O dólar chegou a a R$ 2,38, mas houve momentos desses dias nervosos em que foi negociado a mais de R$ 2,50. O Banco Central, até meses atrás, era incentivado a comprar dólares. O governo chegou a fazer uma medida autorizando as empresas a deixarem dólares no exterior, para deter a entrada de dólar. Esse ambiente mudou completamente, e o BC teve que vender dólares para acalmar um mercado desesperado pela moeda americana.

O episódio dos prejuízos das empresas tem um grande símbolo: a Aracruz, que no pior cenário pode perder ao todo US$ 6 bilhões nos derivativos cambiais. Isso é equivalente a 10 anos de lucro.

O dólar subindo eleva a pressão inflacionária; se os juros subirem, o dólar, em épocas normais, cairia.

Agora, o país precisa conter a pressão inflacionária do dólar e ainda derrubar a cotação. Tudo indicaria o quê? A alta dos juros. Mas não é isso que o Banco Central deveria fazer hoje.

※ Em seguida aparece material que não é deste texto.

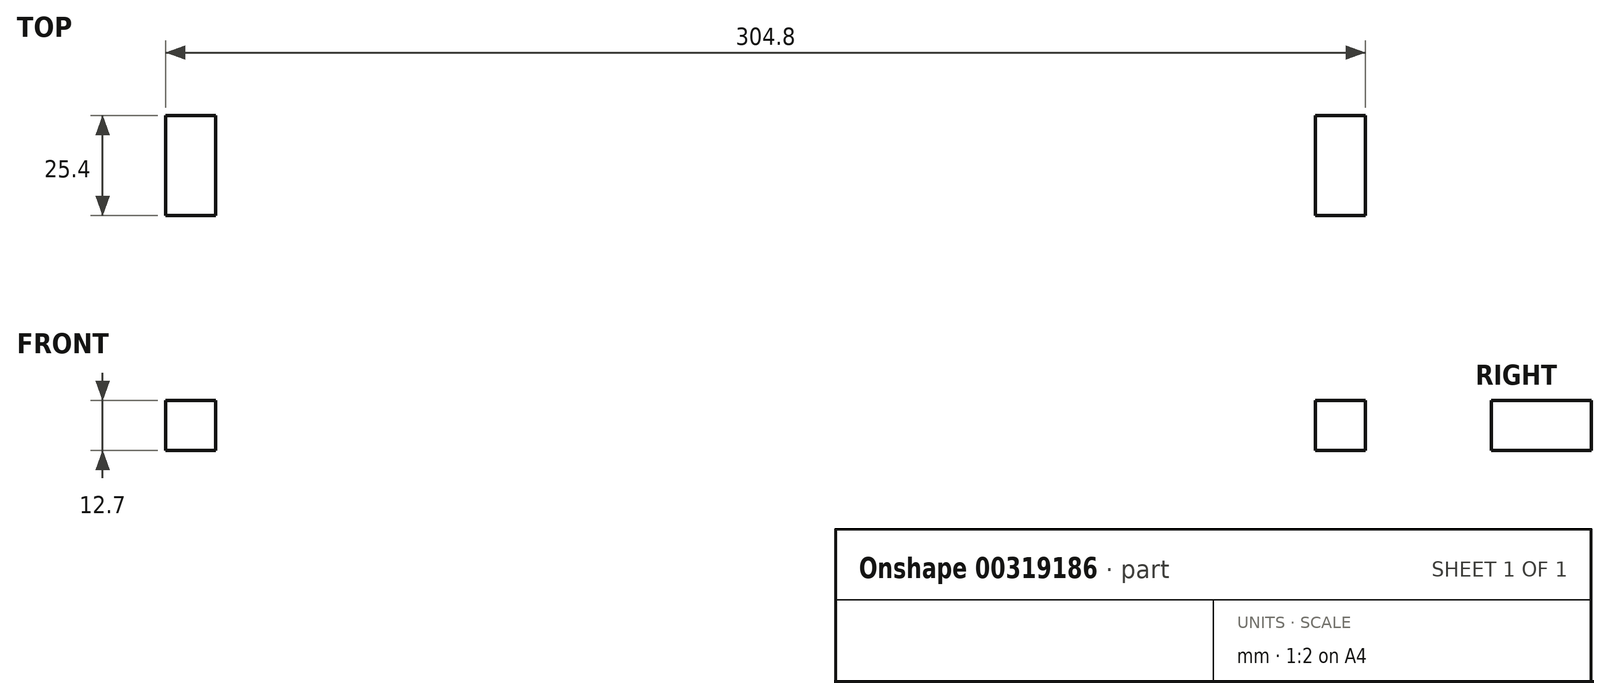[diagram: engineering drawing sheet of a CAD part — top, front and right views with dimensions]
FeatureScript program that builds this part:
annotation { "Feature Type Name" : "Feature", "Feature Type Description" : "" }
export const myFeature = defineFeature(function(context is Context, id is Id, definition is map)
    precondition{}
    {
        {
            var Q0;
            Q0=qCreatedBy(makeId("Top.planeOp"),FACE);
            var sketch = newSketch(context, id + "F0", { "sketchPlane" : qUnion([Q0])});
            skLineSegment(sketch, "E0.bottom", {"start": v(-152.4, 152.4) * mm, "end": v(152.4, 152.4) * mm});
            skLineSegment(sketch, "E0.top", {"start": v(-152.4, -152.4) * mm, "end": v(152.4, -152.4) * mm});
            skLineSegment(sketch, "E0.left", {"start": v(-152.4, 152.4) * mm, "end": v(-152.4, -152.4) * mm});
            skLineSegment(sketch, "E0.right", {"start": v(152.4, 152.4) * mm, "end": v(152.4, -152.4) * mm});
            skPoint(sketch, "E0.middle", {"position": v(0, 0) * mm});
            skLineSegment(sketch, "E1.bottom", {"start": v(152.4, -152.4) * mm, "end": v(139.7, -152.4) * mm});
            skLineSegment(sketch, "E1.top", {"start": v(152.4, -127) * mm, "end": v(139.7, -127) * mm});
            skLineSegment(sketch, "E1.left", {"start": v(152.4, -152.4) * mm, "end": v(152.4, -127) * mm});
            skLineSegment(sketch, "E1.right", {"start": v(139.7, -152.4) * mm, "end": v(139.7, -127) * mm});
            skLineSegment(sketch, "E2.bottom", {"start": v(-152.4, -152.4) * mm, "end": v(-139.7, -152.4) * mm});
            skLineSegment(sketch, "E2.top", {"start": v(-152.4, -127) * mm, "end": v(-139.7, -127) * mm});
            skLineSegment(sketch, "E2.left", {"start": v(-152.4, -152.4) * mm, "end": v(-152.4, -127) * mm});
            skLineSegment(sketch, "E2.right", {"start": v(-139.7, -152.4) * mm, "end": v(-139.7, -127) * mm});
            skLineSegment(sketch, "E3.0.1.0", {"start": v(152.4, -76.2) * mm, "end": v(139.7, -76.2) * mm});
            skLineSegment(sketch, "E3.0.1.1", {"start": v(139.7, -101.6) * mm, "end": v(139.7, -76.2) * mm});
            skLineSegment(sketch, "E3.0.1.2", {"start": v(152.4, -101.6) * mm, "end": v(139.7, -101.6) * mm});
            skLineSegment(sketch, "E3.0.1.3", {"start": v(152.4, -101.6) * mm, "end": v(152.4, -76.2) * mm});
            skLineSegment(sketch, "E3.0.1.4", {"start": v(-152.4, -76.2) * mm, "end": v(-139.7, -76.2) * mm});
            skLineSegment(sketch, "E3.0.1.5", {"start": v(-139.7, -101.6) * mm, "end": v(-139.7, -76.2) * mm});
            skLineSegment(sketch, "E3.0.1.6", {"start": v(-152.4, -101.6) * mm, "end": v(-139.7, -101.6) * mm});
            skLineSegment(sketch, "E3.0.1.7", {"start": v(-152.4, -101.6) * mm, "end": v(-152.4, -76.2) * mm});
            skLineSegment(sketch, "E3.0.2.0", {"start": v(152.4, -25.4) * mm, "end": v(139.7, -25.4) * mm});
            skLineSegment(sketch, "E3.0.2.1", {"start": v(139.7, -50.8) * mm, "end": v(139.7, -25.4) * mm});
            skLineSegment(sketch, "E3.0.2.2", {"start": v(152.4, -50.8) * mm, "end": v(139.7, -50.8) * mm});
            skLineSegment(sketch, "E3.0.2.3", {"start": v(152.4, -50.8) * mm, "end": v(152.4, -25.4) * mm});
            skLineSegment(sketch, "E3.0.2.4", {"start": v(-152.4, -25.4) * mm, "end": v(-139.7, -25.4) * mm});
            skLineSegment(sketch, "E3.0.2.5", {"start": v(-139.7, -50.8) * mm, "end": v(-139.7, -25.4) * mm});
            skLineSegment(sketch, "E3.0.2.6", {"start": v(-152.4, -50.8) * mm, "end": v(-139.7, -50.8) * mm});
            skLineSegment(sketch, "E3.0.2.7", {"start": v(-152.4, -50.8) * mm, "end": v(-152.4, -25.4) * mm});
            skLineSegment(sketch, "E3.0.3.0", {"start": v(152.4, 25.4) * mm, "end": v(139.7, 25.4) * mm});
            skLineSegment(sketch, "E3.0.3.1", {"start": v(139.7, 0) * mm, "end": v(139.7, 25.4) * mm});
            skLineSegment(sketch, "E3.0.3.2", {"start": v(152.4, 0) * mm, "end": v(139.7, 0) * mm});
            skLineSegment(sketch, "E3.0.3.3", {"start": v(152.4, 0) * mm, "end": v(152.4, 25.4) * mm});
            skLineSegment(sketch, "E3.0.3.4", {"start": v(-152.4, 25.4) * mm, "end": v(-139.7, 25.4) * mm});
            skLineSegment(sketch, "E3.0.3.5", {"start": v(-139.7, 0) * mm, "end": v(-139.7, 25.4) * mm});
            skLineSegment(sketch, "E3.0.3.6", {"start": v(-152.4, 0) * mm, "end": v(-139.7, 0) * mm});
            skLineSegment(sketch, "E3.0.3.7", {"start": v(-152.4, 0) * mm, "end": v(-152.4, 25.4) * mm});
            skLineSegment(sketch, "E3.0.4.0", {"start": v(152.4, 76.2) * mm, "end": v(139.7, 76.2) * mm});
            skLineSegment(sketch, "E3.0.4.1", {"start": v(139.7, 50.8) * mm, "end": v(139.7, 76.2) * mm});
            skLineSegment(sketch, "E3.0.4.2", {"start": v(152.4, 50.8) * mm, "end": v(139.7, 50.8) * mm});
            skLineSegment(sketch, "E3.0.4.3", {"start": v(152.4, 50.8) * mm, "end": v(152.4, 76.2) * mm});
            skLineSegment(sketch, "E3.0.4.4", {"start": v(-152.4, 76.2) * mm, "end": v(-139.7, 76.2) * mm});
            skLineSegment(sketch, "E3.0.4.5", {"start": v(-139.7, 50.8) * mm, "end": v(-139.7, 76.2) * mm});
            skLineSegment(sketch, "E3.0.4.6", {"start": v(-152.4, 50.8) * mm, "end": v(-139.7, 50.8) * mm});
            skLineSegment(sketch, "E3.0.4.7", {"start": v(-152.4, 50.8) * mm, "end": v(-152.4, 76.2) * mm});
            skLineSegment(sketch, "E3.0.5.0", {"start": v(152.4, 127) * mm, "end": v(139.7, 127) * mm});
            skLineSegment(sketch, "E3.0.5.1", {"start": v(139.7, 101.6) * mm, "end": v(139.7, 127) * mm});
            skLineSegment(sketch, "E3.0.5.2", {"start": v(152.4, 101.6) * mm, "end": v(139.7, 101.6) * mm});
            skLineSegment(sketch, "E3.0.5.3", {"start": v(152.4, 101.6) * mm, "end": v(152.4, 127) * mm});
            skLineSegment(sketch, "E3.0.5.4", {"start": v(-152.4, 127) * mm, "end": v(-139.7, 127) * mm});
            skLineSegment(sketch, "E3.0.5.5", {"start": v(-139.7, 101.6) * mm, "end": v(-139.7, 127) * mm});
            skLineSegment(sketch, "E3.0.5.6", {"start": v(-152.4, 101.6) * mm, "end": v(-139.7, 101.6) * mm});
            skLineSegment(sketch, "E3.0.5.7", {"start": v(-152.4, 101.6) * mm, "end": v(-152.4, 127) * mm});
            skLineSegment(sketch, "E3.direction1", {"start": v(139.7, -127) * mm, "end": v(165.1, -127) * mm, "construction": true});
            skLineSegment(sketch, "E3.direction2", {"start": v(139.7, -127) * mm, "end": v(139.7, -76.2) * mm, "construction": true});
            skLineSegment(sketch, "E4.bottom", {"start": v(-114.3, 152.4) * mm, "end": v(-88.9, 152.4) * mm});
            skLineSegment(sketch, "E4.top", {"start": v(-114.3, 139.7) * mm, "end": v(-88.9, 139.7) * mm});
            skLineSegment(sketch, "E4.left", {"start": v(-114.3, 152.4) * mm, "end": v(-114.3, 139.7) * mm});
            skLineSegment(sketch, "E4.right", {"start": v(-88.9, 152.4) * mm, "end": v(-88.9, 139.7) * mm});
            skLineSegment(sketch, "E5.1.0.0", {"start": v(-63.5, 139.7) * mm, "end": v(-38.1, 139.7) * mm});
            skLineSegment(sketch, "E5.1.0.1", {"start": v(-63.5, 152.4) * mm, "end": v(-63.5, 139.7) * mm});
            skLineSegment(sketch, "E5.1.0.2", {"start": v(-38.1, 152.4) * mm, "end": v(-38.1, 139.7) * mm});
            skLineSegment(sketch, "E5.1.0.3", {"start": v(-63.5, 152.4) * mm, "end": v(-38.1, 152.4) * mm});
            skLineSegment(sketch, "E5.2.0.0", {"start": v(-12.7, 139.7) * mm, "end": v(12.7, 139.7) * mm});
            skLineSegment(sketch, "E5.2.0.1", {"start": v(-12.7, 152.4) * mm, "end": v(-12.7, 139.7) * mm});
            skLineSegment(sketch, "E5.2.0.2", {"start": v(12.7, 152.4) * mm, "end": v(12.7, 139.7) * mm});
            skLineSegment(sketch, "E5.2.0.3", {"start": v(-12.7, 152.4) * mm, "end": v(12.7, 152.4) * mm});
            skLineSegment(sketch, "E5.3.0.0", {"start": v(38.1, 139.7) * mm, "end": v(63.5, 139.7) * mm});
            skLineSegment(sketch, "E5.3.0.1", {"start": v(38.1, 152.4) * mm, "end": v(38.1, 139.7) * mm});
            skLineSegment(sketch, "E5.3.0.2", {"start": v(63.5, 152.4) * mm, "end": v(63.5, 139.7) * mm});
            skLineSegment(sketch, "E5.3.0.3", {"start": v(38.1, 152.4) * mm, "end": v(63.5, 152.4) * mm});
            skLineSegment(sketch, "E5.4.0.0", {"start": v(88.9, 139.7) * mm, "end": v(114.3, 139.7) * mm});
            skLineSegment(sketch, "E5.4.0.1", {"start": v(88.9, 152.4) * mm, "end": v(88.9, 139.7) * mm});
            skLineSegment(sketch, "E5.4.0.2", {"start": v(114.3, 152.4) * mm, "end": v(114.3, 139.7) * mm});
            skLineSegment(sketch, "E5.4.0.3", {"start": v(88.9, 152.4) * mm, "end": v(114.3, 152.4) * mm});
            skLineSegment(sketch, "E5.direction1", {"start": v(-114.3, 139.7) * mm, "end": v(-63.5, 139.7) * mm, "construction": true});
            skSolve(sketch);
        }
        {
            var Q0;
            Q0=makeQuery(id+"F0.imprint","IMPRINT",FACE,{"disambiguationData":[TD([[makeQuery(id+"F0.imprint","IMPRINT",EDGE,{"derivedFrom":sQuery(id+"F0.wireOp",EDGE,"E0.top")}),1.0]])]});
            extrude(context, id + "F1", {"entities" : qUnion([Q0]), "depth" : 12.7 * mm});
        }
    });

Em 10 de setembro, a Bolsa estava com 49,6 mil pontos.

Ontem, ela subiu 13,4% e fechou em 33,4 mil pontos.

Acumula queda de 32,7% desde a última reunião do Copom. O risco-país estava em 266 no dia 10 de setembro e já havia subido 17% no ano. Ontem, ficou em 537, um aumento de 101,8% desde a última reunião do Copom, e de 136,5% desde o começo do ano. Mas foi uma excelente notícia, porque na segunda-feira chegou a 624 e já ultrapassou 700 pontos neste ano.

Todos os dados mostram um tempo de turbulência vivida neste período em que os Estados Unidos entraram no pior momento da sua crise, seguidos pela Europa e pelo Japão, numa onda que se espalha pelo mundo.

As economias estão entrando em recessão no mundo desenvolvido. Forte recessão.

O índice de preço das commodities, feito pela Reuters e que tem 19 produtos, entre eles vários que o Brasil exporta, como soja, carne bovina, café, açúcar, cacau, suco de laranja, caiu 28% desde a última reunião.

E teve queda de 45% desde o pico do ano. A boa notícia: os preços das commodities em queda reduzem aquela pressão inflacionária que estava assustando o Banco Central quando ele começou o atual ciclo de alta de juros. Se eles caem, a inflação cai e, por isso, o BC pode derrubar os juros, então? O BC, em condições normais de temperatura e pressão, olharia para os dados de inflação. E lá não está havendo melhora. O IPCA acumulado em 12 meses subiu de 6,17% para 6,25%. As previsões do Focus para todas as inflações para os próximos 12 meses aumentaram ligeiramente entre um mês e outro.

Pela cartilha do Banco Central, ele teria que continuar subindo os juros para reduzir a inflação. Mas como o mundo mudou, a maneira de olhar os dados é outra.

A queda das commodities indicam que o Brasil não terá mais aquele mundo em que, com o aumento das exportações, ele financiava o aumento das importações.

O consumo dos últimos anos foi em grande parte sustentado pela abundância de dólar, que veio da exportação de commodities valorizadas. Dólar baixo, insumos caindo, vários preços em queda, e a população consumiu mais, com a ajuda do crédito abundante. Agora, o consumo precisa cair, mas o BC não precisa fazer nada. O mercado já fez.

— Há um aperto de crédito, as vendas de carros podem cair até 15% este mês em relação ao mesmo mês do ano passado, o DI de janeiro de 2010 está em 17,5%, indicando que estes são os juros para 2009. Portanto, é como se os juros já tivessem subido, mesmo que o Banco Central não o faça — diz o economista Luiz Carlos Mendonça de Barros.

A realidade mudou tanto que a cartilha que o Copom sempre seguiu não serve para nada. Os dilemas são muitos. Se as commodities estão em queda, a inflação vai cair; mas se o dólar está em alta, a inflação vai subir.

A queda do nível de atividade virá como conseqüência da queda do crédito, da renda menor das empresas exportadoras e do adiamento de investimentos do setor privado.

O Banco Central deveria parar para ver. Deveria ser cuidadoso, cauteloso. Não é hora de subir os juros, mesmo sendo a inflação a primeira preocupação do BC.

Mas os tempos são extraordinários, a crise é diferente de todas as outras, os reflexos na economia são inesperados.

O BC adotou medidas pontuais e acertadas.

Hoje é dia de manter os juros onde estão. E eles já são altos para uma economia que já vai desacelerar, seja qual for a decisão.